Copy the stretch of the material from the line containing "text حسابداری: [150, 953, 1125, 987]" through the line containing "table_header رشته های", changing nothing.

[Spatial layout data]
══════
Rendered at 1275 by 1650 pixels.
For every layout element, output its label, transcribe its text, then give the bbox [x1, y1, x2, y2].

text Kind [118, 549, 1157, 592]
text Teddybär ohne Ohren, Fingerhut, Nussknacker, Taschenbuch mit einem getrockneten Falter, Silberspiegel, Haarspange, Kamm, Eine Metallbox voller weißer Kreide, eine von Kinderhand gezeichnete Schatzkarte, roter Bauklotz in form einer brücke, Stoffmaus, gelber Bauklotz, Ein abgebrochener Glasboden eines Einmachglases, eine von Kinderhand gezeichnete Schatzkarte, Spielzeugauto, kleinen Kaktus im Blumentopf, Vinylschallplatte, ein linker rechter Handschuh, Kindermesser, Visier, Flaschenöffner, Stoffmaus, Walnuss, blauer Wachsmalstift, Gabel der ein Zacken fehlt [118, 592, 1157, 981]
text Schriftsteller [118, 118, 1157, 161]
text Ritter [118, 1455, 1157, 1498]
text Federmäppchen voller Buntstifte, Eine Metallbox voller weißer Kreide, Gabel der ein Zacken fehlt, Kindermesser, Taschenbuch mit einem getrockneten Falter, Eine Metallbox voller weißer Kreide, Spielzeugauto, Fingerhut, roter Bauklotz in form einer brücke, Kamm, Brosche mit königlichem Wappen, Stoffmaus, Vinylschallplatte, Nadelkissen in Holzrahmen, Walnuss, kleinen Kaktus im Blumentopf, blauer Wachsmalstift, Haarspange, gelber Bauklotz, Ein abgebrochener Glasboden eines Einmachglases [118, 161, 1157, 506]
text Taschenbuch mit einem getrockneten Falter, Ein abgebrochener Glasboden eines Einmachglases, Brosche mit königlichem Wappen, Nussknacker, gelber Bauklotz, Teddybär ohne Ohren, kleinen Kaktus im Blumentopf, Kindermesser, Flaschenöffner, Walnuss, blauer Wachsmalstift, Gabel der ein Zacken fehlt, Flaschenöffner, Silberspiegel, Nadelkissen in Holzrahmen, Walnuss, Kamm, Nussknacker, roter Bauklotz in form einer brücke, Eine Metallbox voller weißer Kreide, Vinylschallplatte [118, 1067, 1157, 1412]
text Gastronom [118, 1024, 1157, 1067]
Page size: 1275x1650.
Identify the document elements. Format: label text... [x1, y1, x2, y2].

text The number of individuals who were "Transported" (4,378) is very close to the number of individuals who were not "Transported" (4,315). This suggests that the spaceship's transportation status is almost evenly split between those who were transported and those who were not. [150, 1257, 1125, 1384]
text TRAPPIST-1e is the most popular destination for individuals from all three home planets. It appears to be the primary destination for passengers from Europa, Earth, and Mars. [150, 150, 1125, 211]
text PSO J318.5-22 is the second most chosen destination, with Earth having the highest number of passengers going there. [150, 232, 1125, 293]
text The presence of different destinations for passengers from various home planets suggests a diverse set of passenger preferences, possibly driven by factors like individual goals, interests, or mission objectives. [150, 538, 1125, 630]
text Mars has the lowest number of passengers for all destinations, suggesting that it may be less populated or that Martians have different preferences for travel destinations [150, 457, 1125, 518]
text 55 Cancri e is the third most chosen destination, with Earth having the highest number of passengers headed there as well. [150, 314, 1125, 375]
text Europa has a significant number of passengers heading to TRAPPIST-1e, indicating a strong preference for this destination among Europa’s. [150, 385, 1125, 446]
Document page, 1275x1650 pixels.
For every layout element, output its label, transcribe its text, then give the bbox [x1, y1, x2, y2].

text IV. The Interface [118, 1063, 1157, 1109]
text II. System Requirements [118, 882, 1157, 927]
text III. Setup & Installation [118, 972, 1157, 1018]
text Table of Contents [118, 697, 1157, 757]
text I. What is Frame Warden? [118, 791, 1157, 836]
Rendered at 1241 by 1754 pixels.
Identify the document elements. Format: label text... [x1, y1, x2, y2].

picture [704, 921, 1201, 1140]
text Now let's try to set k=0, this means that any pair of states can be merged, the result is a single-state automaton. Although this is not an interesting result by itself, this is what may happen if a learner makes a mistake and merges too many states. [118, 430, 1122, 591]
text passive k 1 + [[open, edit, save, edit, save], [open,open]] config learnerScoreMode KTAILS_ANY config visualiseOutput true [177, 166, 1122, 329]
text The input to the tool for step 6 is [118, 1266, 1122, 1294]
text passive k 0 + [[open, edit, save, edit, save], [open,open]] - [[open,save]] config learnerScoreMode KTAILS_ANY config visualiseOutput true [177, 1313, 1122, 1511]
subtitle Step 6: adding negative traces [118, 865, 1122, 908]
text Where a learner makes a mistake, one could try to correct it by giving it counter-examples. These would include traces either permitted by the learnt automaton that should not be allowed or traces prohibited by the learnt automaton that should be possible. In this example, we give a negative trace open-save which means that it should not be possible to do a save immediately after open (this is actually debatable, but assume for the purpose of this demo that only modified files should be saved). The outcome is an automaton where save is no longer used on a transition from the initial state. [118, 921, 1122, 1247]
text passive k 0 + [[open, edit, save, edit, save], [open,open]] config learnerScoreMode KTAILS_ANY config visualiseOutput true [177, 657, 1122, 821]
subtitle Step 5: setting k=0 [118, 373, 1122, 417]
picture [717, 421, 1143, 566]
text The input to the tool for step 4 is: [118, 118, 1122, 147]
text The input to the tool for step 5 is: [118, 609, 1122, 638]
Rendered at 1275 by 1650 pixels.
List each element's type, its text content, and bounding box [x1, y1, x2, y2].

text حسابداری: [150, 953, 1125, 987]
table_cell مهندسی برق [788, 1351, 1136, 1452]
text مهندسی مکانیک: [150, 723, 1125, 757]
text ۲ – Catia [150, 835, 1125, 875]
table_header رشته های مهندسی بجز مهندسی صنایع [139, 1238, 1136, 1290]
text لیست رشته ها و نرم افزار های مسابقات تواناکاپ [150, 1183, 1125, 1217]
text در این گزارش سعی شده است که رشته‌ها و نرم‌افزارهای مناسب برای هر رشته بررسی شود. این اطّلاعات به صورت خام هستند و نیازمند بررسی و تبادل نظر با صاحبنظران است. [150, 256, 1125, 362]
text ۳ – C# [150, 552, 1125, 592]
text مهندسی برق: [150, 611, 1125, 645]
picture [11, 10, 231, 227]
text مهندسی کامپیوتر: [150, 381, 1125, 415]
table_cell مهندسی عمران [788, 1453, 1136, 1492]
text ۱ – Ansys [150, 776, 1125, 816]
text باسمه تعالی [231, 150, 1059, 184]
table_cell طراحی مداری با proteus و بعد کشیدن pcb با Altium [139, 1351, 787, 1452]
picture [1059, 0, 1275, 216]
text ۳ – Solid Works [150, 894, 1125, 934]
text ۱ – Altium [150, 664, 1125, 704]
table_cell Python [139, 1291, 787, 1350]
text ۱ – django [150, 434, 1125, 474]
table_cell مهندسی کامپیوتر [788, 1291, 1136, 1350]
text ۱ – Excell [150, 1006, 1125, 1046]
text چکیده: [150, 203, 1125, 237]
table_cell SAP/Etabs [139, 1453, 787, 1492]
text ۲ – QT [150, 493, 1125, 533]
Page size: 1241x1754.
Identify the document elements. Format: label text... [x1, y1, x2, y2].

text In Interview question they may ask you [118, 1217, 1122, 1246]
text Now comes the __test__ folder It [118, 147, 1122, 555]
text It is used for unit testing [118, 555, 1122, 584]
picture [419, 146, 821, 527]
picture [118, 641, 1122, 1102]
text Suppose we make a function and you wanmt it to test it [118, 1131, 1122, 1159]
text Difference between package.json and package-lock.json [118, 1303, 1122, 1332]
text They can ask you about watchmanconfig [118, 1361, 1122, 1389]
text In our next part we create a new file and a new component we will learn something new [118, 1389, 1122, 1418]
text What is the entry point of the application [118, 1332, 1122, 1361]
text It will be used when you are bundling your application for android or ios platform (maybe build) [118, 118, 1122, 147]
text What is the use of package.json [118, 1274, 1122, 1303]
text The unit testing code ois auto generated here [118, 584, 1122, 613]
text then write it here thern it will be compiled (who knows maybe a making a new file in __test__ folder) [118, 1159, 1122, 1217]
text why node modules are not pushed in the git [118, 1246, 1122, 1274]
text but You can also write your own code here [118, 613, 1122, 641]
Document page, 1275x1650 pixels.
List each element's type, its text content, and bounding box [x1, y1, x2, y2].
══════
- [EXERCISE RESPONSE]
text حسابداری: [150, 953, 1125, 987]
table_cell مهندسی برق [788, 1351, 1136, 1452]
text مهندسی مکانیک: [150, 723, 1125, 757]
text ۲ – Catia [150, 835, 1125, 875]
table_header رشته های مهندسی بجز مهندسی صنایع [139, 1238, 1136, 1290]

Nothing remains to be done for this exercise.